O Recurso foi interposto pelo pai biológico da menor contra a ação proposta pelo padrasto que pleiteava o pedido de adoção da filha de sua esposa, com pedido de destituição do poder familiar deste, para que fosse decretada a perda do  poder familiar do genitor da menor, de acordo com o art. 155 do ECA.

O pai biológico alegou a ilegitimidade ativa do padrasto, afirmando que somente a mãe da menor ou um representante do Ministério Público possuíam legitimidade para propor, já que o ordenamento não previa legitimação para  esses casos.

Contudo, a decisão inicial do juiz foi mantida pela Ministra, que julgou com base no entendimento de que o pedido de adoção tem como base a relação afetiva que promove uma verdadeira entidade familiar, que goza de amor, carinho e cuidados. O entendimento da decisão proferida se embasou em uma prerrogativa antes não vislumbrada pelo direito brasileiro, o que acarretou diversos debates  e  questionamentos, trazendo desta forma, diversas discussões relevantes quanto ao tema

do reconhecimento ou não da legitimidade do padrasto no pedido preparatório de destituição do poder familiar.

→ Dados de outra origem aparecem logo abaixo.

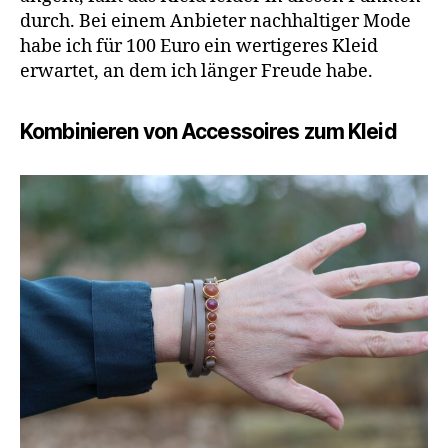
durch. Bei einem Anbieter nachhaltiger Mode
habe ich für 100 Euro ein wertigeres Kleid
erwartet, an dem ich länger Freude habe.
Kombinieren von Accessoires zum Kleid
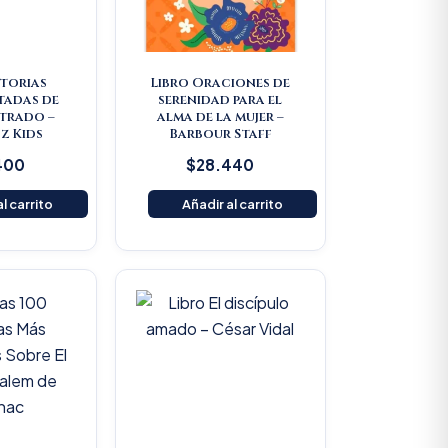
storias
Libro Oraciones de
tadas de
serenidad para el
strado –
alma de la mujer –
z Kids
Barbour Staff
400
$
28.440
l carrito
Añadir al carrito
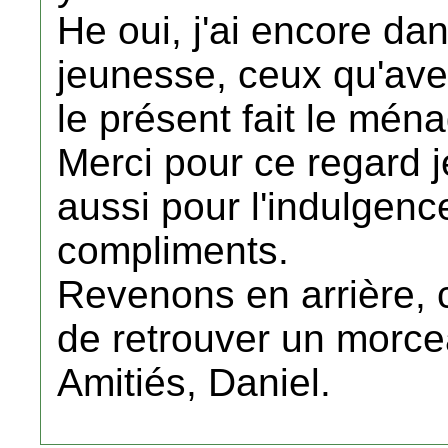
He oui, j'ai encore da
jeunesse, ceux qu'avec
le présent fait le ména
Merci pour ce regard j
aussi pour l'indulgenc
compliments.
Revenons en arrière, c
de retrouver un morce
Amitiés, Daniel.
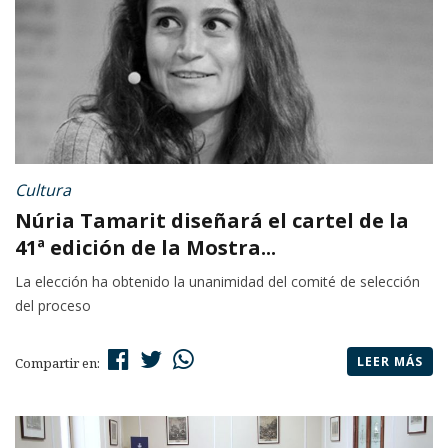
Cultura
Núria Tamarit diseñará el cartel de la
41ª edición de la Mostra...
La elección ha obtenido la unanimidad del comité de selección
del proceso
LEER MÁS
Compartir en:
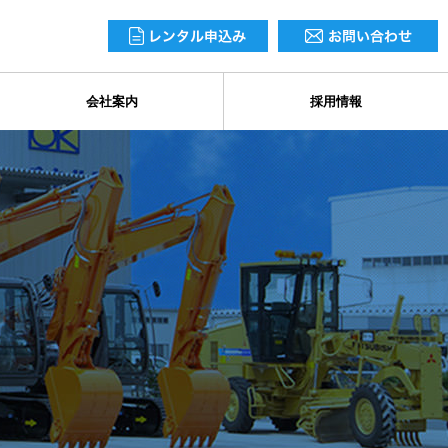
会社案内
採用情報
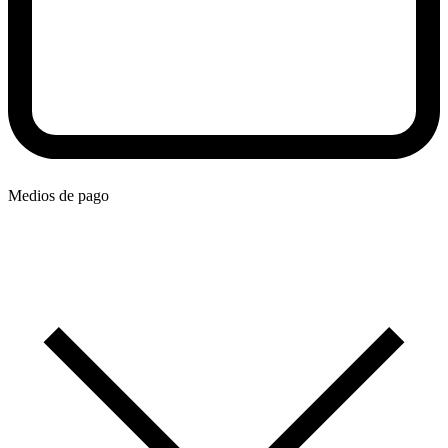
Medios de pago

Deste modo, com base no tema já explorado, vemos que é possível se caracterizar a legitimidade do padrasto, que movido pela afetividade gerada ansiava pelo reconhecimento do vínculo que promove a unidade e o fortalecimento  do  ambiente familiar.

4.   CONCLUSÃO

Um histórico de ruptura e mudança de paradigmas pode dar subsídio para que possamos compreender de onde partimos e para onde estamos indo, nos permitindo promover uma reflexão de onde queremos chegar. Acompanhemos, assim, esse debate com a esperança de que toda a sociedade possa se beneficiar das mudanças inseridas no contexto da entidade familiar.

Desse modo, entendemos que a paternidade socioafetiva é uma espécie de paternidade em que não existe um vínculo de sangue ou adoção em si mesma, mas um vínculo de pai e filho, que surge do carinho e do amor gerado entre ambos.

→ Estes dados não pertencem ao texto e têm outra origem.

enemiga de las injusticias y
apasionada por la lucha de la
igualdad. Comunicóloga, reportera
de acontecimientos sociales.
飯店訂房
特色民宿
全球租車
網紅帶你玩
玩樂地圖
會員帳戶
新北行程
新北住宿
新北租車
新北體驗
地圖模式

Fala-se aqui de um vínculo que já é reconhecido pela sociedade, decorrente de comportamentos e sentimentos que traduzem a afetividade existente entre aqueles que se consideram família no mais intimo foram da sua concepção.

E é por esse motivo que muitas instituições e órgãos ligados à adoção têm se dedicado a intensos debates a respeito das dificuldades e dos avanços vivenciados no âmbito social e legal.

Assim, o principal objetivo desse artigo foi mostrar de forma breve a evolução, de maneira ampla, do instituto da adoção, as prerrogativas dele decorrentes e a destituição do poder familiar em decorrência da adoção socioafetiva, numa abordagem dinâmica em que prevalecem os direitos da criança e dos adolescentes, sem deixar de lado o importante papel desempenhado pelos pais, estres que são figuras indispensáveis para o desenvolvimento da entidade familiar, contudo visando-se sempre a proteção e a garantia dos direitos que devem ser respeitados, levando-se em consideração sempre o bem estar da criança e do adolescente.

Diante dessa premissa, tornou-se indispensável destacar-se a importante decisão proferida pelo juízo singular na justiça acreana, um verdadeiro precedente que abre portas oportunas para o novo, para a mudança imperativa que com toda coerência jurídica acompanha a evolução social das famílias brasileiras.



REFERÊNCIA

DINIZ, Maria Helena. Curso de Direito Civil Brasileiro: Direito de Família. Ed. 5. São Paulo: Editora Saraiva, 2009.

GONÇALVES, Carlos Roberto. Direito Civil Brasileiro: direito de família, v. 6, Ed.
14. Editora: Saraiva, 2017.

PESSANHA, Jackelline Fraga. IBDFAM/Artigo Cientifico: A Afetividade como Princípio Fundamental para a Estruturação Familiar. 2011.